Trump mengungkap bahwa para pemimpin Qatar, Uni Emirat Arab (UEA), dan Arab Saudi telah mendekati Washington karena adanya peluang untuk mencapai kesepakatan yang akan “sangat dapat diterima” oleh Amerika Serikat, dan mencegah Iran memperoleh senjata nuklir.
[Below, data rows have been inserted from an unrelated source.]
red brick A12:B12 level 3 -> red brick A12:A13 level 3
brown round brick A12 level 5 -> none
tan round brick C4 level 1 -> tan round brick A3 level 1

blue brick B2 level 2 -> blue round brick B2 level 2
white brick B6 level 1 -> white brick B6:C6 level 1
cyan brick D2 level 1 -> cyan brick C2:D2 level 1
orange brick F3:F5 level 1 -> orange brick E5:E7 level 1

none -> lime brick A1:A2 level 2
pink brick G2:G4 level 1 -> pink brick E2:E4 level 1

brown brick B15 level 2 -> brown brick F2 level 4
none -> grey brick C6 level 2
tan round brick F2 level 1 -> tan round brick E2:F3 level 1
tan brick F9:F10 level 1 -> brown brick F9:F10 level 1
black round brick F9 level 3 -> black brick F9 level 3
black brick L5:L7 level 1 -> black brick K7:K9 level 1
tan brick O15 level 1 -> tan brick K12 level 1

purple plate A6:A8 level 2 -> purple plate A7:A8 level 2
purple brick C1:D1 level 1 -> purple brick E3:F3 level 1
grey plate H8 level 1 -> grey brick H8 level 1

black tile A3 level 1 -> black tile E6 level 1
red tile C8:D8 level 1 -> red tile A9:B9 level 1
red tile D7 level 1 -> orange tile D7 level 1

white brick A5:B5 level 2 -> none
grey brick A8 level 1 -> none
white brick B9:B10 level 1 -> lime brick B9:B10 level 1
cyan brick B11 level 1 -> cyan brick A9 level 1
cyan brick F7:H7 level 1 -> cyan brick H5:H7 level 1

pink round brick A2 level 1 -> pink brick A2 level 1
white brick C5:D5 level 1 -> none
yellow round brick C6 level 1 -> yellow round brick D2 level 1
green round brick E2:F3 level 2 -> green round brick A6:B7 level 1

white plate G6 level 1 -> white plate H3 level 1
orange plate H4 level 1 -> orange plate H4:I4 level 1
“Saya telah memerintahkan Menteri Perang Pete Hegseth, Ketua Kepala Staf Gabungan Jenderal Daniel Caine, dan Angkatan Bersenjata Amerika Serikat, bahwa kita TIDAK AKAN melaksanakan serangan yang telah dijadwalkan terhadap Iran besok. Namun, saya telah memerintahkan mereka untuk bersiap-siap melancarkan serangan besar-besaran terhadap Iran, kapan saja, jika kesepakatan yang dapat diterima tidak tercapai,” tambahnya
Sementara itu, dilansir dari the Guardian, dalam acara di Gedung Putih pada Senin malam, Trump mengatakan bahwa telah terjadi perkembangan yang positif, dengan mengklaim bahwa kesepakatan yang akan membuat Iran tidak memiliki senjata nuklir sudah hampir tercapai. “Sepertinya ada peluang bagus bahwa mereka dapat mencapai kesepakatan. Jika kita bisa melakukan itu tanpa membombardir mereka habis-habisan, saya akan sangat senang,” kata Trump
Terkait penundaan serangan, dilaporkan bahwa pengumuman penundaan rencana serangan yang diumumkan oleh Trump muncul ketika juru bicara militer luar negeri Iran Esmail Baghaei mengklaim bahwa Pakistan telah membagikan proposal terbaru Iran kepada Amerika Serikat.
Pakistan yang telah bertindak sebagai mediator antara Amerika Serikat dan Iran, mengungkap bahwa laporan-laporan antara Amerika Serikat dan Iran saling bertentangan. Seorang sumber dari Pakistan tampak pesimis dan mengatakan bahwa Amerika Serikat dan Iran terus mengubah syarat-syaratnya, dengan waktu untuk mencapai kesepakatan yang semakin menipis.
Pejabat regional lainnya juga mengatakan bahwa Iran telah membuat atau mengulangi beberapa konsesi, termasuk penangguhan jangka panjang program nuklirnya dan pengiriman uranium yang sangat diperkaya ke Rusia, serta pembukaan kembali Selat Hormuz secara bertahap.
Kantor berita semi-resmi Tasnim, mengutip dari sumber anonim yang terdekat dengan tim negosiasi negara tersebut, melaporkan pada hari Senin diketahui bahwa Amerika Serikat telah menyetujui untuk mencabut sanksi terhadap ekspor minyak Teheran selama periode negosiasi. Namun, belum ada konfirmasi independen mengenai klaim-klaim tersebut.